**Task goal**
Using the material below, print a verbatim copy of every line from the one containing "Enfriamiento Inteligente" through the one containing "ΝΔ όταν είχε", inclusive, and omit the pictures.

Start of Block

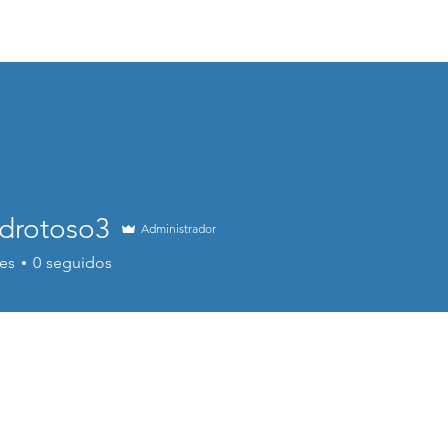
Tag LED
Enfriamiento Inteligente
Ordeñe
Empresa
ndrotoso3
Administrador
es
0
seguidos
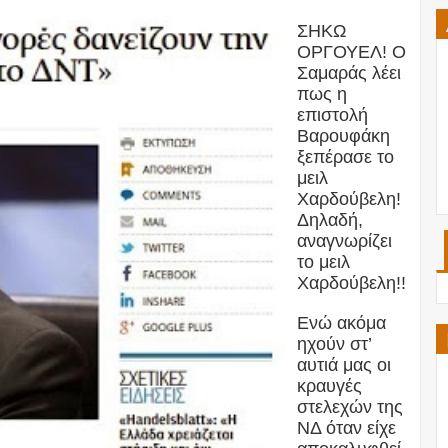
ΣΗΚΩ
ΟΡΓΟΥΕΛ! Ο
Σαμαράς λέει
πως η
επιστολή
Βαρουφάκη
ξεπέρασε το
μειλ
Χαρδούβελη!
Δηλαδή,
αναγνωρίζει
το μειλ
Χαρδούβελη!!
Ενώ ακόμα
ηχούν στ’
αυτιά μας οι
κραυγές
στελεχών της
ΝΔ όταν είχε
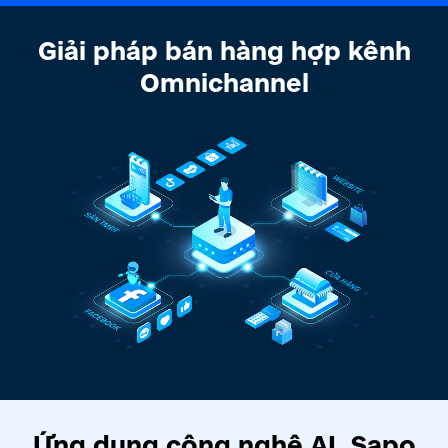
Giải pháp bán hàng hợp kênh
Omnichannel
Ứng dụng công nghệ AI, Sapo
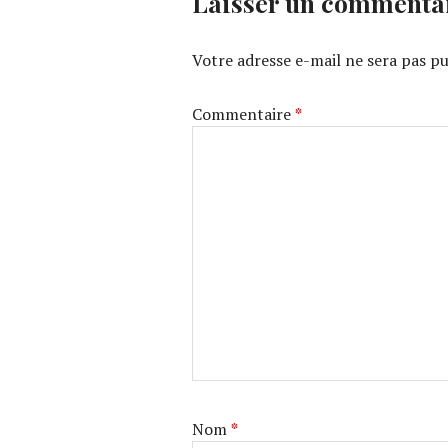
Laisser un commenta
Votre adresse e-mail ne sera pas pu
Commentaire
*
Nom
*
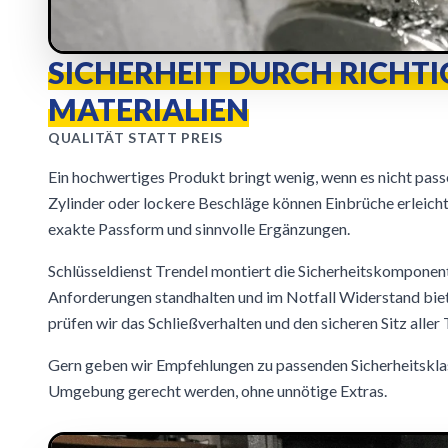
SICHERHEIT DURCH RICHTI
MATERIALIEN
QUALITÄT STATT PREIS
Ein hochwertiges Produkt bringt wenig, wenn es nicht pass
Zylinder oder lockere Beschläge können Einbrüche erleicht
exakte Passform und sinnvolle Ergänzungen.
Schlüsseldienst Trendel montiert die Sicherheitskomponente
Anforderungen standhalten und im Notfall Widerstand biet
prüfen wir das Schließverhalten und den sicheren Sitz aller T
Gern geben wir Empfehlungen zu passenden Sicherheitsklass
Umgebung gerecht werden, ohne unnötige Extras.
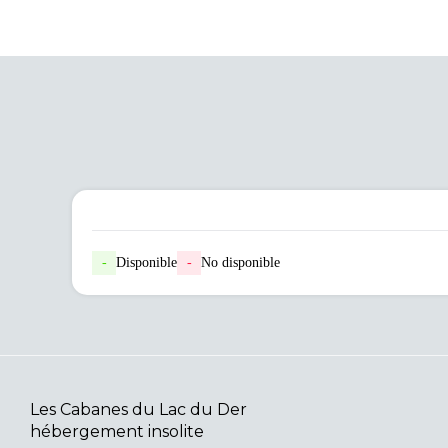
-
Disponible
-
No disponible
Les Cabanes du Lac du Der
hébergement insolite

End of Block

**Task response**
Enfriamiento Inteligente
Ordeñe
Empresa
ndrotoso3
Administrador
es
0
seguidos
ΣΗΚΩ
ΟΡΓΟΥΕΛ! Ο
Σαμαράς λέει
πως η
επιστολή
Βαρουφάκη
ξεπέρασε το
μειλ
Χαρδούβελη!
Δηλαδή,
αναγνωρίζει
το μειλ
Χαρδούβελη!!
Ενώ ακόμα
ηχούν στ’
αυτιά μας οι
κραυγές
στελεχών της
ΝΔ όταν είχε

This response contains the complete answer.